Will Looking For The Low Hang Fruit Of API Deployment Ever Get Me In Trouble?
19 Dec 2015
I am hyper aware of where the ethical line exists, when it comes to being a hacker. I'm not a hacker that penetrates systems, or finds exploits, I am a hacker that provides quick and dirty solutions to problems, using technology, which in my case happens to be via APIs.
Through my work as the API Evangelist, I am evangelizing that companies should consider an API approach to help them be more consistent in how they operate online. Helping companies be more transparent in their operations, in a way that encourages participation from trusted partners, and even the public, through sensibly designed, and secured APIs.

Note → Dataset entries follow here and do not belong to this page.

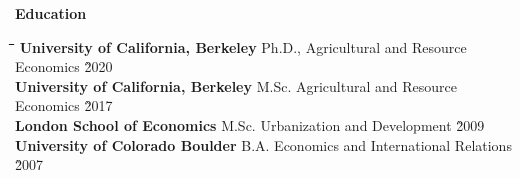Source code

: \documentclass[10pt, oneside]{article}
\newcommand\mytabs{\hspace*{1cm}\=\hspace{1cm}\=\hspace{1cm}\=\hspace{1cm}\=\hspace{1cm}\=\hspace{1cm}\=\hspace{1cm}\=\hspace{1cm}\=\hspace{1cm}\=\hspace{1cm}}
\newenvironment{mysec}[1][\mytabs]
  {\begin{tabbing}#1\kill\ignorespaces}
  {\end{tabbing}}
\begin{document}
\begin{minipage}[t]{0.1\linewidth}
\textbf{Education}
\end{minipage}\hspace{0.05\linewidth}
\begin{minipage}[t]{0.8\linewidth}
\begin{mysec} 
\textbf{University of California, Berkeley} \>\>\>\>\>\> Ph.D., Agricultural and Resource Economics \`2020\\
\textbf{University of California, Berkeley} \>\>\>\>\> \>M.Sc. Agricultural and Resource Economics \`2017\\
\textbf{London School of Economics} \>\>\>\>\> \>M.Sc. Urbanization and Development \`2009\\
\textbf{University of Colorado Boulder} \>\>\>\>\>\> B.A. Economics and International Relations \`2007
\end{mysec}
\end{minipage}\vspace{5mm}
\end{document}
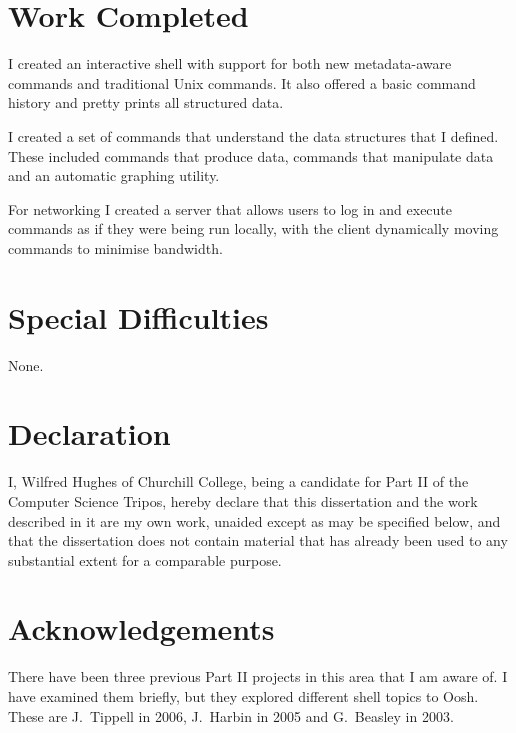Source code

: \documentclass[12pt,twoside,notitlepage]{report}
\begin{document}
\section*{Work Completed}
I created an interactive shell with support for both new metadata-aware
commands and traditional Unix commands. It also offered a basic command
history and pretty prints all structured data.

I created a set of commands that understand the data structures that I
defined. These included commands that produce data, commands that
manipulate data and an automatic graphing utility.

For networking I created a server that allows users to log in and
execute commands as if they were being run locally, with the client
dynamically moving commands to minimise bandwidth.

\section*{Special Difficulties}
None.
 
\newpage
\section*{Declaration}

I, Wilfred Hughes of Churchill College, being a candidate for Part II
of the Computer Science Tripos, hereby declare that this dissertation
and the work described in it are my own work, unaided except as may be
specified below, and that the dissertation does not contain material
that has already been used to any substantial extent for a comparable
purpose.

\bigskip
{}

\medskip
{}

\cleardoublepage

\tableofcontents

\listoffigures

\newpage
\section*{Acknowledgements}

There have been three previous Part II projects in this area that I am
aware of. I have examined them briefly, but they explored different
shell topics to Oosh. These are J.\ Tippell in 2006, J.\ Harbin in
2005 and G.\ Beasley in 2003.

\end{document}
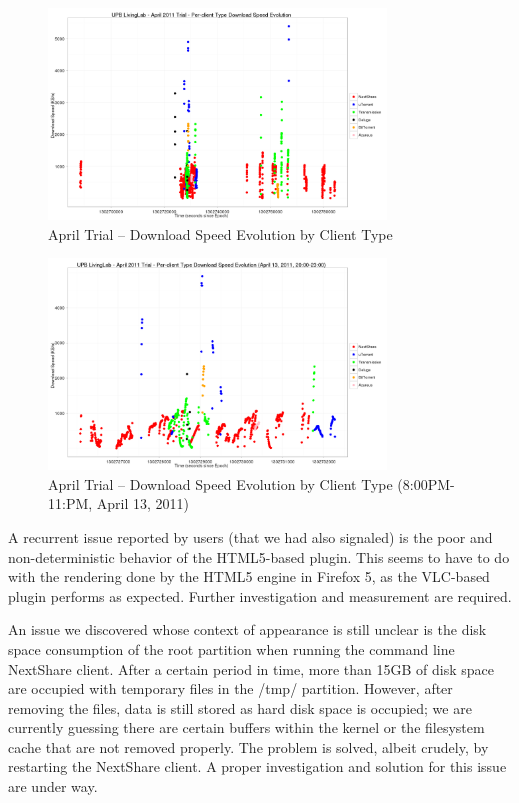 \begin{figure}
  \centering
  \includegraphics[width=0.8\textwidth]{src/img/multimedia-dist/ds-evolution-full}
  \caption{April Trial -- Download Speed Evolution by Client Type}
  \label{fig:multimedia-dist:ds-evolution-full}
\end{figure}

\begin{figure}
  \centering
  \includegraphics[width=0.8\textwidth]{src/img/multimedia-dist/ds-evolution-day}
  \caption{April Trial -- Download Speed Evolution by Client Type
  (8:00PM-11:PM, April 13, 2011)}
  \label{fig:multimedia-dist:ds-evolution-day}
\end{figure}

A recurrent issue reported by users (that we had also signaled) is the poor
and non-deterministic behavior of the HTML5-based plugin. This seems to have
to do with the rendering done by the HTML5 engine in Firefox 5, as the
VLC-based plugin performs as expected. Further investigation and measurement
are required.

An issue we discovered whose context of appearance is still unclear is the
disk space consumption of the root partition when running the command line
NextShare client. After a certain period in time, more than 15GB of disk space
are occupied with temporary files in the /tmp/ partition. However, after
removing the files, data is still stored as hard disk space is occupied; we
are currently guessing there are certain buffers within the kernel or the
filesystem cache that are not removed properly. The problem is solved, albeit
crudely, by restarting the NextShare client. A proper investigation and
solution for this issue are under way.

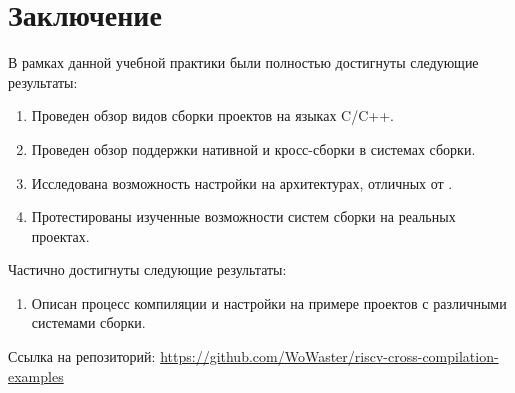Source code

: 
\section*{Заключение}

В рамках данной учебной практики были полностью достигнуты следующие результаты:
\begin{enumerate}
	\item Проведен обзор видов сборки проектов на языках \textsc{C}/\textsc{C++}.
	\item Проведен обзор поддержки нативной и кросс-сборки в системах сборки.
	\item Исследована возможность настройки \ci{} на архитектурах, отличных от \amd{}.
	\item Протестированы изученные возможности систем сборки на реальных проектах.
\end{enumerate}
Частично достигнуты следующие результаты:
\begin{enumerate}
	\item Описан процесс компиляции и настройки \ci{} на примере проектов с различными системами сборки.
\end{enumerate}

Ссылка на репозиторий: \url{https://github.com/WoWaster/riscv-cross-compilation-examples}
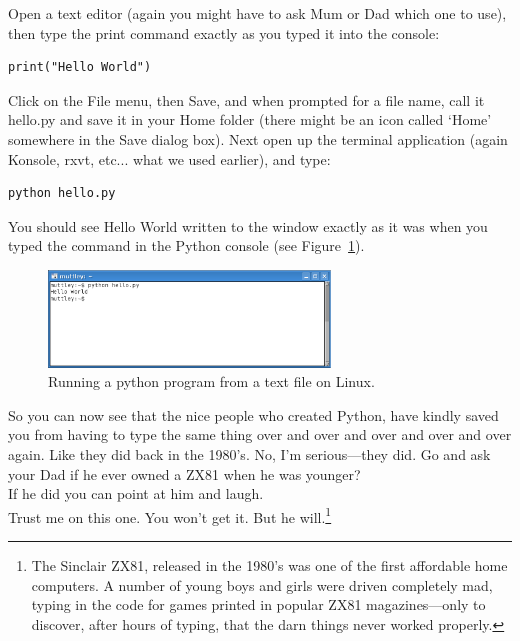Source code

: \begin{LINUX}
Open a text editor (again you might have to ask Mum or Dad which one to use), then type the print command exactly as you typed it into the console:

\begin{listing}
\begin{verbatim}
print("Hello World")
\end{verbatim}
\end{listing}

Click on the File menu, then Save, and when prompted for a file name, call it hello.py and save it in your Home folder (there might be an icon called `Home' somewhere in the Save dialog box).  Next open up the terminal application (again Konsole, rxvt, etc... what we used earlier), and type:

\begin{listing}
\begin{verbatim}
python hello.py
\end{verbatim}
\end{listing}

You should see Hello World written to the window exactly as it was when you typed the command in the Python console (see Figure~\ref{fig9}).

\begin{figure}
\begin{center}
\includegraphics[width=75mm]{figure9.eps}
\end{center}
\caption{Running a python program from a text file on Linux.}\label{fig9}
\end{figure}
\end{LINUX}

So you can now see that the nice people who created Python, have kindly saved you from having to type the same thing over and over and over and over and over again.  Like they did back in the 1980's.  No, I'm serious---they did.  Go and ask your Dad if he ever owned a ZX81 when he was younger?\\

\noindent
If he did you can point at him and laugh.\\

\noindent
Trust me on this one.  You won't get it.  But he will.\footnote{The Sinclair ZX81, released in the 1980's was one of the first affordable home computers.  A number of young boys and girls were driven completely mad, typing in the code for games printed in popular ZX81 magazines---only to discover, after hours of typing, that the darn things never worked properly.}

When people from enterprise, institutions, and government agencies approach me and ask how they should jump start APIs within their group(s), I have a pretty standard response, which I call low hanging fruit (LHF). LHF is simply this: if their is a spreadsheet, CSV, XML, or JSON file located on your website, or data is available in a table format across your site, it should be available as an API.
If something already exists on your website as HTML, it should also be available in CSV, XML, RSS, and JSON formats, for direct integration into other systems, applications, and devices. The is is the difference between your resoures being available to humans in a browser, and it being available to humans via the thousands of other Internet connected devices that are becoming ubiquitous in our worlds.

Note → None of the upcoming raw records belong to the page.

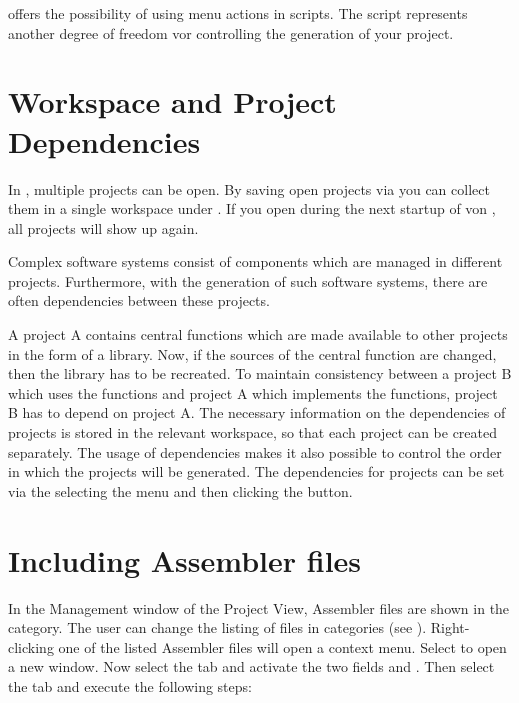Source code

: \codeblocks offers the possibility of using menu actions in scripts. The script represents another degree of freedom vor controlling the generation of your project.


\section{Workspace and Project Dependencies}

In \codeblocks, multiple projects can be open. By saving open projects via  you can collect them in a single workspace under . If you open  during the next startup of von \codeblocks, all projects will show up again.

Complex software systems consist of components which are managed in different \codeblocks projects. Furthermore, with the generation of such software systems, there are often dependencies between these projects.


A project A contains central functions which are made available to other projects in the form of a library. Now, if the sources of the central function are changed, then the library has to be recreated. To maintain consistency between a project B which uses the functions and project A which implements the functions, project B has to depend on project A. The necessary information on the dependencies of projects is stored in the relevant workspace, so that each project can be created separately. The usage of dependencies makes it also possible to control the order in which the projects will be generated. The dependencies for projects can be set via the selecting the menu  and then clicking the  button.

\section{Including Assembler files}

In the Management window of the Project View, Assembler files are shown in the  category. The user can change the listing of files in categories (see ). Right-clicking one of the listed Assembler files will open a context menu. Select  to open a new window. Now select the  tab and activate the two fields  and . Then select the  tab and execute the following steps:


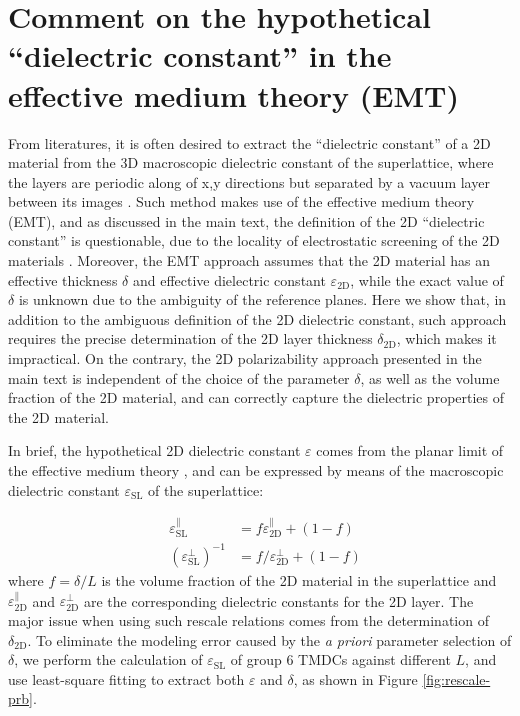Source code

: \documentclass[manuscript=suppinfo,email=true,hyperref=true,keywords=false]{achemso}
\begin{document}
\pagebreak{}
\section{Comment on the hypothetical ``dielectric constant'' in the effective medium theory (EMT)}
\label{sec:2D-3D-rescale}
From literatures, it is often desired to extract the ``dielectric
constant'' of a 2D material from the 3D macroscopic dielectric
constant of the superlattice, where the layers are periodic along of
x,y directions but separated by a vacuum layer between its images
\cite{Matthes_2016,Laturia_2018}. Such method makes use of the
effective medium theory (EMT), and as discussed in the main text, the
definition of the 2D ``dielectric constant'' is questionable, due to
the locality of electrostatic screening of the 2D materials
\cite{Cudazzo_2010_screen2D,Cudazzo_2011_screening_2D}. Moreover, the
EMT approach assumes that the 2D material has an effective thickness
$\delta$ and effective dielectric constant
$\varepsilon_{\mathrm{2D}}$, while the exact value of $\delta$ is
unknown due to the ambiguity of the reference planes. Here we show
that, in addition to the ambiguous definition of the 2D dielectric
constant, such approach requires the precise determination of the 2D
layer thickness $\delta_{\mathrm{2D}}$, which makes it impractical. On
the contrary, the 2D polarizability approach presented in the main
text is independent of the choice of the parameter $\delta$, as well
as the volume fraction of the 2D material, and can correctly capture
the dielectric properties of the 2D material. 

In brief, the hypothetical 2D dielectric constant
$\varepsilon$ comes from the planar limit of the
effective medium theory \cite{Markel_2016,Aspnes_1982}, and can be
expressed by means of the macroscopic dielectric constant
$\varepsilon_{\mathrm{SL}}$ of the superlattice:

\begin{eqnarray}
  \label{eq:MG-effect-1}
  &\varepsilon_{\mathrm{SL}}^{\parallel} &= f \varepsilon_{\mathrm{2D}}^{\parallel} + (1 - f)\\
  \label{eq:MG-effect-2}
  &(\varepsilon_{\mathrm{SL}}^{\perp})^{-1} &= f /\varepsilon_{\mathrm{2D}}^{\perp} + (1-f)
\end{eqnarray}
where $f=\delta/L$ is the volume fraction of the 2D
material in the superlattice and $\varepsilon_{\mathrm{2D}}^{\parallel}$ and 
$\varepsilon_{\mathrm{2D}}^{\perp}$ are the corresponding dielectric constants for the 2D layer. 
The major issue when using such rescale
relations comes from the determination of $\delta_{\mathrm{2D}}$. To
eliminate the modeling error caused by the \textit{a priori} parameter
selection of $\delta$, we perform the calculation of
$\varepsilon_{\mathrm{SL}}$ of group 6 TMDCs against different $L$,
and use least-square fitting to extract both
$\varepsilon$ and $\delta$, as shown in
Figure \ref{fig:rescale-prb}.
\end{document}
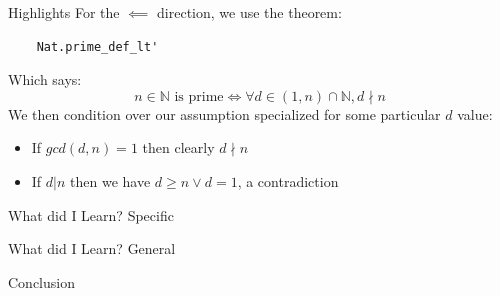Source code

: \documentclass[presentation]{beamer}
\begin{document}
\begin{frame}[fragile]{Highlights}
    For the \(\impliedby\) direction, we use the theorem:
    \begin{verbatim}
    Nat.prime_def_lt'
    \end{verbatim}
    Which says:
    \[n \in \mathbb{N} \text{ is prime} \iff \forall d \in (1, n) \cap \mathbb{N}, d \nmid n\]
    \pause
    We then condition over our assumption specialized for some particular \(d\) value:
    \begin{itemize}
        \item If \(gcd(d, n) = 1\) then clearly \(d \nmid n\)
        \item If \(d \vert n\) then we have \(d \geq n \vee d = 1\), a contradiction
    \end{itemize}
    
\end{frame}


\begin{frame}{What did I Learn?}
    Specific
\end{frame}

\begin{frame}{What did I Learn?}
    General
\end{frame}


\begin{frame}{Conclusion}
    
\end{frame}
\end{document}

For me, this is a pretty fundamental way to help people understand API. To help bring my point home, I have a website spider that will crawl any URL I give it, and return the existence of any CSV, XML, RSS, JSON, or table with over five rows. I then publish this list of resources to a Github project, which I call the "low hanging fruit" for any domain (aka company, organizations, agenc(ies), or institution). If it is available on your website, it should exist as an API. If it is available on your website it has already been deemed valuable, and ok for publicly sharing. Right?
Well, this isn't always the case. You see, a lot of people publish data and content on the open Internet, and believe it is secure, if they are the only ones who know the URL. Many folks are unaware of how things work on the web, and accept security through obscurity as a sensible way of operating in our digital worlds, simply because they just do not know any better. The Internet has pushed its way into our personal and business lives so fast, many folks just do not fully grasp what it is, and how to properly protect themselves, their children, their jobs, co-workers, businesses, organizations, constituents, and customers.
As I read yet another story of a security breach, this one at children's toy manufacture V-Tech, I'm reminded of the line I walk in my API Evangelist world. The hacker in question, shared the fact that V-Tech's online security was pretty superficial, and shared that he was able to get at 5M parent's and children's accounts. He didn't do it for profit, and sell to the black market, he shared the details with Motherboard, to apply pressure on V-Tech to tighten down security.
I will make clear, I do support folks poking around for security holes like this, even though it is not something I do not personally do. I will scan the public surface area of any companies site, or mobile application(s), but I understand the public / private line that exists, and will never intrude beyond the line I am closely walking. The problem is, while I have a good grasp of the line I walk, I do not have the faith that others will share the same understanding of where this line exists, or even that it exists all.
When I publish a list of low hanging fruit for any domain on Github, one can easily perceive what I did was hacking (it is). The slippery slope in process of scanning a public website, following every link within the domain, and indexing the available data sources, is that you can uncover loose privacy and security practices, and the ignorance and incompetence that exists at any business, organization, institution, or agency. The not so fun part of all of this exists in the current climate, where we go after the person who uncovers the problems, not usually the folks who created the problem.
In my low hanging fruit process, I'm not using SQL injection, or other common security exploits, I am simply spidering what is already publicly available on a website. The problems comes when people in power, do not understand the difference, and in this current, very lopsided environment, there is a huge chance of getting swept up on the wrong side of the perception and understand of exactly what hacking is, or isn't. I acknowledge these dangers exist, but will be pushing back, hoping to change the perceptions that exist, whenever I possibly can.
I strongly believe in APIs, and when done right, they can benefit businesses, organizations, institutions, agencies, and the public and markets that they exist in. I think low hanging fruit is a great way to help individuals effect change from the bottom up, by demonstrating the API potential, using safe, already available resources. Groups that embrace a domain-wide API first strategy will have their houses in order, and will be more respectful of privacy and security of those that do not. The problem comes when we apply a low hanging fruit process in some of the more disorderly households, where ignorance, incompetence, or even straight up corruption exists--the power will bite back hard.
I write this post to help me set a stage, that will hopefully keep me out of trouble, as I continue to help groups understand where to begin with their API journey. As I do this, the security, surveillance, and privacy world seems to becoming much more volatile around me, which tells me my work is all the more important, but also runs the risk of being misunderstood. What a crazy digital world we are creating for ourselves, I worry about our future.